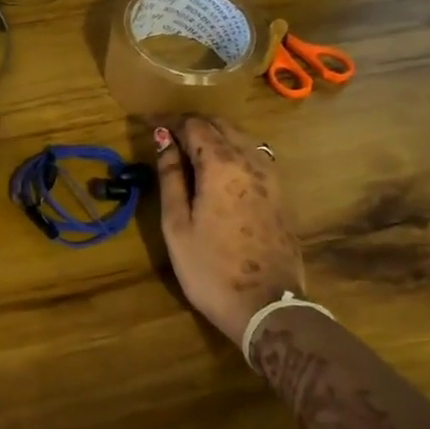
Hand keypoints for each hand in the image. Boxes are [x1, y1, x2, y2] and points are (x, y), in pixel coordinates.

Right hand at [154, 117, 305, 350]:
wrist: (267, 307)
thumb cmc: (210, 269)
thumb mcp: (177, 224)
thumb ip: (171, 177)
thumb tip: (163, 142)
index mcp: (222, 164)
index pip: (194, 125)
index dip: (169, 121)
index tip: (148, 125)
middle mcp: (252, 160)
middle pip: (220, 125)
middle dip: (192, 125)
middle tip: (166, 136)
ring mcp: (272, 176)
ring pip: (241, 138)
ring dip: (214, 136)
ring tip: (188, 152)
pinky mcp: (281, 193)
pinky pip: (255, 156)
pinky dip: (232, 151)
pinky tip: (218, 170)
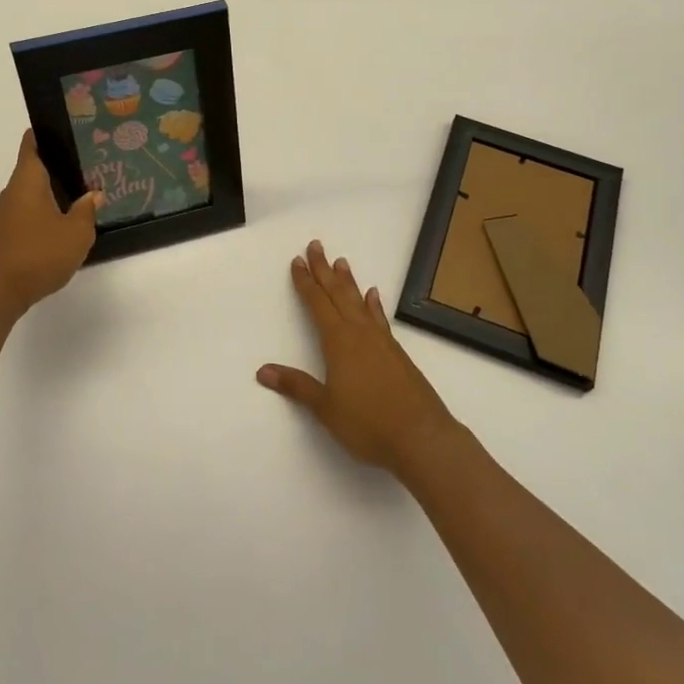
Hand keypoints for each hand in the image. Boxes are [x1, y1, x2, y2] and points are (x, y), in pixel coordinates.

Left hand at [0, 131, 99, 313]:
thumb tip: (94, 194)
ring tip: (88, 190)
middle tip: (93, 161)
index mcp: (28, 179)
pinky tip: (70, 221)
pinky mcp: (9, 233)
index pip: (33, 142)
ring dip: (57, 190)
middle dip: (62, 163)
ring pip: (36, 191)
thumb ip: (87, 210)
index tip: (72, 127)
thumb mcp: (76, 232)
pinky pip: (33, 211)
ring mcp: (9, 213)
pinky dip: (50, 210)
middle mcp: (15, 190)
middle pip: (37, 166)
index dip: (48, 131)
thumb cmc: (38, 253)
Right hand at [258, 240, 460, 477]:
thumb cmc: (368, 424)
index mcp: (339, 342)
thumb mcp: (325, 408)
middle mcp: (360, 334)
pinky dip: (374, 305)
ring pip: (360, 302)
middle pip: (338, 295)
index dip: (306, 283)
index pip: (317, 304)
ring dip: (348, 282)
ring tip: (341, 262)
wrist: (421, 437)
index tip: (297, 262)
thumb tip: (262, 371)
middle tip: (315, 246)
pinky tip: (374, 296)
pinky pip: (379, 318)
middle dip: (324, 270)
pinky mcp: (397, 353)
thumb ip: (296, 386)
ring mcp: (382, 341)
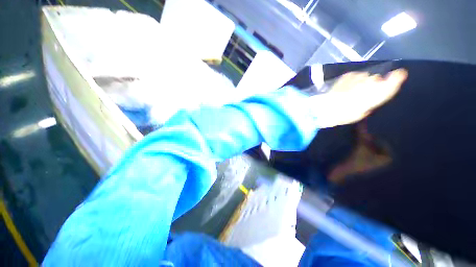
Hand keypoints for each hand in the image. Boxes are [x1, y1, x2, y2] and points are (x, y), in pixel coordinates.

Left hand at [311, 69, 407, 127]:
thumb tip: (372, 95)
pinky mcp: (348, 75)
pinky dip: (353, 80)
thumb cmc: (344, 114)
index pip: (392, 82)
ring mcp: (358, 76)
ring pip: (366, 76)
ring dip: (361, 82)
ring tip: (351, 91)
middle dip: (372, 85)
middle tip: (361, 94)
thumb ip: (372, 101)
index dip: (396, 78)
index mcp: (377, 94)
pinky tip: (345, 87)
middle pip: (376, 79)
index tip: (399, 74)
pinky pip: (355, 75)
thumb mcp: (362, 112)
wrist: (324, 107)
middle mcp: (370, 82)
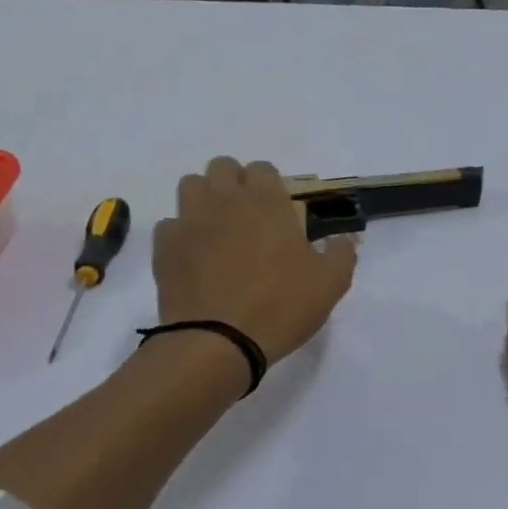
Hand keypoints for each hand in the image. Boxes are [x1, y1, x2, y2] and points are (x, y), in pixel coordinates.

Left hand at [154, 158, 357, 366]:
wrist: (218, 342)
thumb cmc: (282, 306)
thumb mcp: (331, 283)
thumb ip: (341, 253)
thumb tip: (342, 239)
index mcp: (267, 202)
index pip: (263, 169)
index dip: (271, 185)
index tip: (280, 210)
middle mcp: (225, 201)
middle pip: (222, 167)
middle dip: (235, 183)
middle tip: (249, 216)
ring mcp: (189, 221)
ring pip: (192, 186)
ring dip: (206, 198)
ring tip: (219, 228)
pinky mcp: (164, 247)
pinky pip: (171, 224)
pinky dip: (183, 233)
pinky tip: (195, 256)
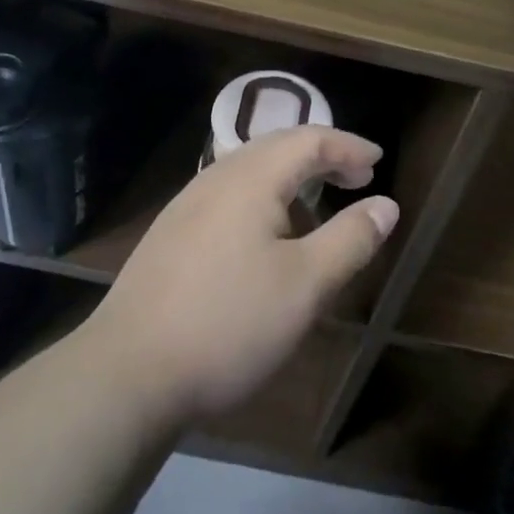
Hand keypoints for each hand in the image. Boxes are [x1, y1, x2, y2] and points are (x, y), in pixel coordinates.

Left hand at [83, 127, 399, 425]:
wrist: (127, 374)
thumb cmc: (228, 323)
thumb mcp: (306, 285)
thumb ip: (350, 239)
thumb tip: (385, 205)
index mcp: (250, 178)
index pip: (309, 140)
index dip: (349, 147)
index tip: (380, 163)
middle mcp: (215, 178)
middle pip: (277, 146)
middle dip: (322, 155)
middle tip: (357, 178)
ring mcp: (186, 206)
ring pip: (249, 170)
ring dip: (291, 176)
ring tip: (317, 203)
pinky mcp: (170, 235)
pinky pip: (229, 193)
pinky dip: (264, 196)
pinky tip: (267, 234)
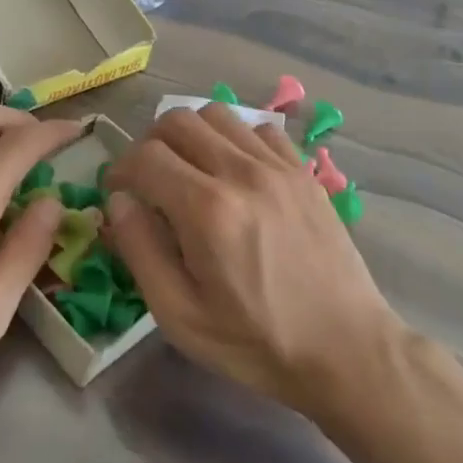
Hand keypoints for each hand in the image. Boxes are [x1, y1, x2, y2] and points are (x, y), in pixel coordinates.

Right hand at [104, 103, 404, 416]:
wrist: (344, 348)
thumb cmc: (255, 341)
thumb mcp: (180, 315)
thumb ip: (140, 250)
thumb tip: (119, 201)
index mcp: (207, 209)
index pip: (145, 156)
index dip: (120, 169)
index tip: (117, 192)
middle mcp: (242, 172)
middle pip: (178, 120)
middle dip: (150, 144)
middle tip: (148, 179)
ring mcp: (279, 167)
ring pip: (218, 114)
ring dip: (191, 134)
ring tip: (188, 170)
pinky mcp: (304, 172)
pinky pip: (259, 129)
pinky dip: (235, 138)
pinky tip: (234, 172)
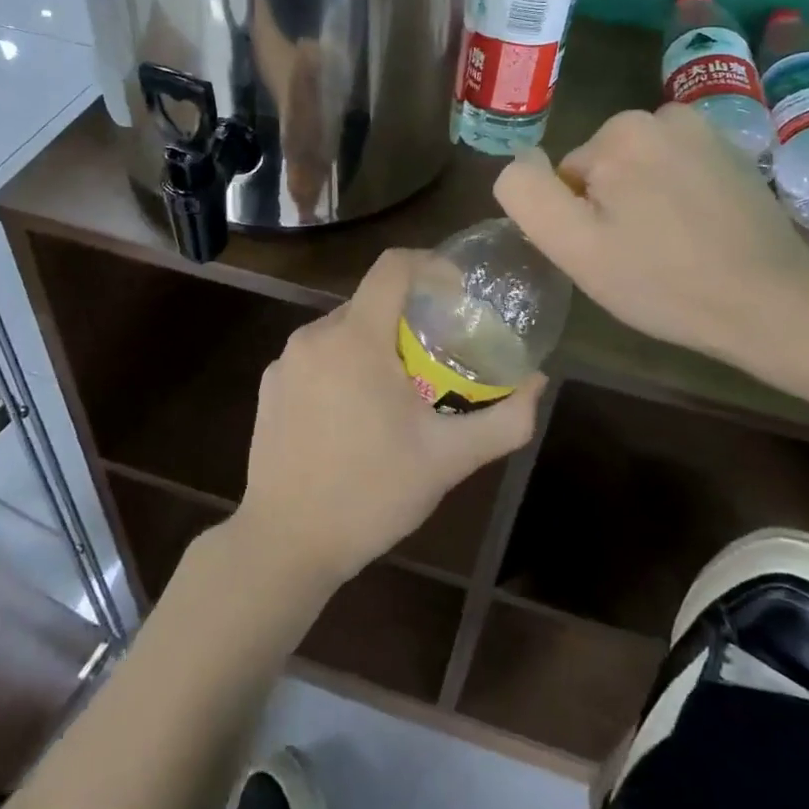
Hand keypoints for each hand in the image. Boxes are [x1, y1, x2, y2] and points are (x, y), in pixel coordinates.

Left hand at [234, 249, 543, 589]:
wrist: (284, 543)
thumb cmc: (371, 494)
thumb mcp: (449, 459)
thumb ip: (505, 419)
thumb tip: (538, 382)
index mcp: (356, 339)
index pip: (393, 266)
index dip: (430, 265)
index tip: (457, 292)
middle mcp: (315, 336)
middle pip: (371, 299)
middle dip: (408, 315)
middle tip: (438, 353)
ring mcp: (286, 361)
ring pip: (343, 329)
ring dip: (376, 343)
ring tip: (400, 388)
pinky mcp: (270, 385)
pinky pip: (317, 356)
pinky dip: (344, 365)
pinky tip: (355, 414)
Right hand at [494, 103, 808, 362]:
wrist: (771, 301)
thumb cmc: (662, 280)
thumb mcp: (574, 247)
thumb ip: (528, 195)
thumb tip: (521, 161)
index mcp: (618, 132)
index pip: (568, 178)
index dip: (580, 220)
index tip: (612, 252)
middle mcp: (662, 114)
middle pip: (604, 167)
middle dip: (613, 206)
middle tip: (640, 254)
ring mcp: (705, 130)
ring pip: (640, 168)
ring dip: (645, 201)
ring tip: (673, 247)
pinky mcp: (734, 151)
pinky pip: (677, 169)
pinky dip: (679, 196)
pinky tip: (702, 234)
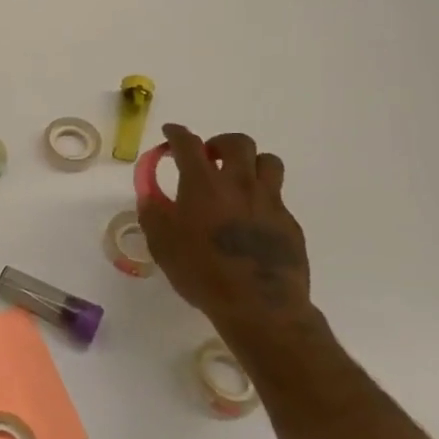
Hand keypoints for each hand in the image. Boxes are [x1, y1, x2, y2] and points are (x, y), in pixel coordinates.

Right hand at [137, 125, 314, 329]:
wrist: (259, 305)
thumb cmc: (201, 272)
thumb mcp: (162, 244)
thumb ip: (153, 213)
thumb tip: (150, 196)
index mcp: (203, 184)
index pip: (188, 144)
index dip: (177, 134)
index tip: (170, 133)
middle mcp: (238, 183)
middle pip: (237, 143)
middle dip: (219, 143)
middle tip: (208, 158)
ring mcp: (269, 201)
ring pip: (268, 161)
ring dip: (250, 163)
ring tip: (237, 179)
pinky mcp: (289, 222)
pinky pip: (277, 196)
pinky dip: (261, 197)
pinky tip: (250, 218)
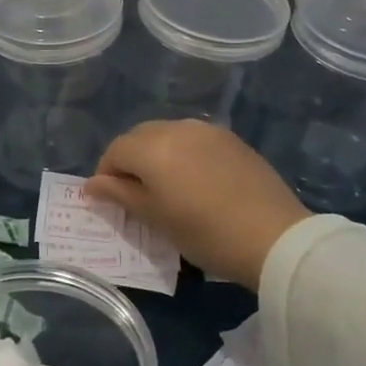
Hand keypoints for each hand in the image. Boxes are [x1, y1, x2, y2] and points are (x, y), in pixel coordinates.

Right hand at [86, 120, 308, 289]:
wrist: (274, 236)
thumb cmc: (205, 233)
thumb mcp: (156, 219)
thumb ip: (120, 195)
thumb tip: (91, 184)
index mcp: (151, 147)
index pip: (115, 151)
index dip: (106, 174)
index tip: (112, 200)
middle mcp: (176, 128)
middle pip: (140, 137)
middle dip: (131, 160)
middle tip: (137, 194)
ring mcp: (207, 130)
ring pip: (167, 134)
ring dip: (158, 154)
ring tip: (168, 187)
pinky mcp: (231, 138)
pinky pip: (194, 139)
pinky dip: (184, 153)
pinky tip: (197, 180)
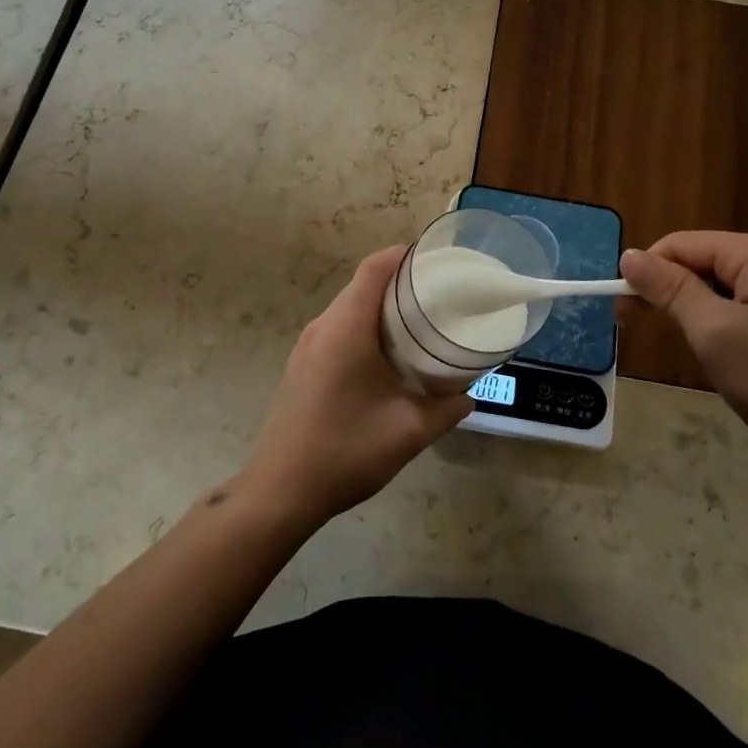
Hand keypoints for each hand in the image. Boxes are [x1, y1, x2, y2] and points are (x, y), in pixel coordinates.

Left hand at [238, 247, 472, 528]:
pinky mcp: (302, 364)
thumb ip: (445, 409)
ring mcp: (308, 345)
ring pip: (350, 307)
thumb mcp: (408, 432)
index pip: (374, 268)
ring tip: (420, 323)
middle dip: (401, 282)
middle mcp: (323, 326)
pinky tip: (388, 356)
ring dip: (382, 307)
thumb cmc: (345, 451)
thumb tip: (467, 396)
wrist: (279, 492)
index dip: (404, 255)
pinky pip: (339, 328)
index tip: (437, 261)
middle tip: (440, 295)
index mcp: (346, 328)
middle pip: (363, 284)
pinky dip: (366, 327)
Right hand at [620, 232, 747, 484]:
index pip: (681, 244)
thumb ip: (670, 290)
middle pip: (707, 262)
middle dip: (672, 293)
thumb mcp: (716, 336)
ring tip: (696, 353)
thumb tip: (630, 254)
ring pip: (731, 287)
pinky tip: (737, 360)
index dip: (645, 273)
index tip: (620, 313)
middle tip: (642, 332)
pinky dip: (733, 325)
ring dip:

──────────────────────────────

▶ _EXERCISE DIRECTIONS_
Set down again, word for word, the stretch of records from the line with "middle pip: (371, 299)" to the line with "thumb cmc: (662, 280)", both of those lines included.

▶ _RESULT_
middle pip: (371, 299)
middle dip: (408, 315)
middle tip: (438, 353)
ring mcp: (286, 361)
ring pip: (343, 329)
ring dip: (376, 343)
ring tip: (400, 388)
pinky mcp: (270, 385)
pinky pip: (317, 356)
pinky dip: (344, 365)
pinky tip: (355, 414)
Right hand at [494, 103, 808, 362]:
wrist: (771, 301)
thumb cmc: (662, 280)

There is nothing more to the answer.